Maps can tell us a lot of information, like what is nearby and how to get from here to there. But maps have potential to tell us so much more, about how a place is connected and the history behind it. By overlaying maps, we can compare a place then and now, and learn about how it’s changed. Allmaps, a free online mapping tool, allows users to overlay their own maps and compare two depictions of the same place.

I made my own Allmaps project with an overlaid map of Northfield, MN from the Minnesota Digital Library. It was cool to go through the process-setting anchor points by finding the same exact place in both maps, seeing my map align with the underlain map, and then seeing how the maps are similar and different at the end. I wouldn’t say that this project changed my understanding of spatial DH projects we explored earlier in the week, but I would say that I understand georeferencing better now. On the Map page, it is possible to change the opacity and to remove the background which can aid the viewer in seeing both the over and under laid maps. I think this is a particularly useful tool to see how things have changed, especially in a map like mine where the time difference is significant.

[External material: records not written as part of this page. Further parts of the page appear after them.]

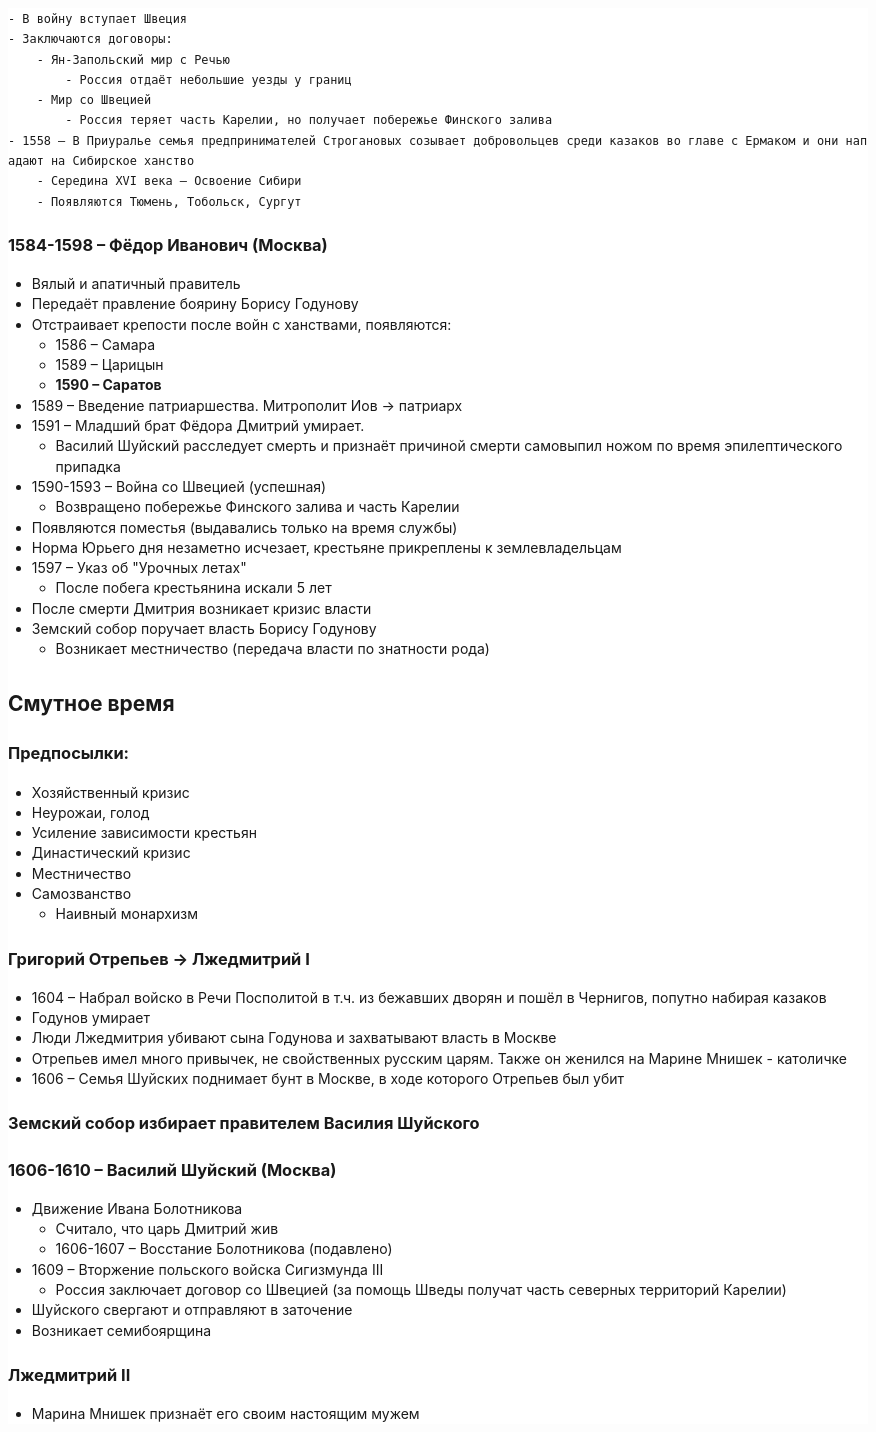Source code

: 	- В войну вступает Швеция
	- Заключаются договоры:
		- Ян-Запольский мир с Речью 
			- Россия отдаёт небольшие уезды у границ
		- Мир со Швецией
			- Россия теряет часть Карелии, но получает побережье Финского залива
	- 1558 – В Приуралье семья предпринимателей Строгановых созывает добровольцев среди казаков во главе с Ермаком и они нападают на Сибирское ханство
		- Середина XVI века – Освоение Сибири
		- Появляются Тюмень, Тобольск, Сургут
### 1584-1598 – Фёдор Иванович (Москва)
- Вялый и апатичный правитель
- Передаёт правление боярину Борису Годунову
- Отстраивает крепости после войн с ханствами, появляются:
	- 1586 – Самара
	- 1589 – Царицын
	- **1590 – Саратов**
- 1589 – Введение патриаршества. Митрополит Иов -> патриарх
- 1591 – Младший брат Фёдора Дмитрий умирает.
	- Василий Шуйский расследует смерть и признаёт причиной смерти самовыпил ножом по время эпилептического припадка 
- 1590-1593 – Война со Швецией (успешная)
	- Возвращено побережье Финского залива и часть Карелии
- Появляются поместья (выдавались только на время службы)
- Норма Юрьего дня незаметно исчезает, крестьяне прикреплены к землевладельцам
- 1597 – Указ об "Урочных летах"
	- После побега крестьянина искали 5 лет
- После смерти Дмитрия возникает кризис власти
- Земский собор поручает власть Борису Годунову
	- Возникает местничество (передача власти по знатности рода)
## Смутное время
### Предпосылки:
- Хозяйственный кризис
- Неурожаи, голод
- Усиление зависимости крестьян
- Династический кризис
- Местничество
- Самозванство
	- Наивный монархизм
### Григорий Отрепьев -> Лжедмитрий I
- 1604 – Набрал войско в Речи Посполитой в т.ч. из бежавших дворян и пошёл в Чернигов, попутно набирая казаков
- Годунов умирает
- Люди Лжедмитрия убивают сына Годунова и захватывают власть в Москве
- Отрепьев имел много привычек, не свойственных русским царям. Также он женился на Марине Мнишек - католичке
- 1606 – Семья Шуйских поднимает бунт в Москве, в ходе которого Отрепьев был убит
### Земский собор избирает правителем Василия Шуйского
### 1606-1610 – Василий Шуйский (Москва)
- Движение Ивана Болотникова
	- Считало, что царь Дмитрий жив
	- 1606-1607 – Восстание Болотникова (подавлено)
- 1609 – Вторжение польского войска Сигизмунда III
	- Россия заключает договор со Швецией (за помощь Шведы получат часть северных территорий Карелии)
- Шуйского свергают и отправляют в заточение
- Возникает семибоярщина
### Лжедмитрий II
- Марина Мнишек признаёт его своим настоящим мужем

One limitation to georeferencing is that you can never see both maps perfectly because they are either both slightly compromised or one is completely hidden. Additionally, a viewer may understand two time separated maps as consequent when there were actually variations in between that are not displayed. For example, a river that shifts west from time A to time C may have momentarily shifted east at some time B, but a viewer of a georeferenced map would not have the full story.
This tool could be well applied in projects involving before/ after phases, like before a battle and after a battle, or something of the like. I actually think that as I’ve used it, the map tells an incomplete story because the time gap is about 110 years. If the viewer is only interested in Northfield from 1915 and 2025, this is a great resource but otherwise not so much.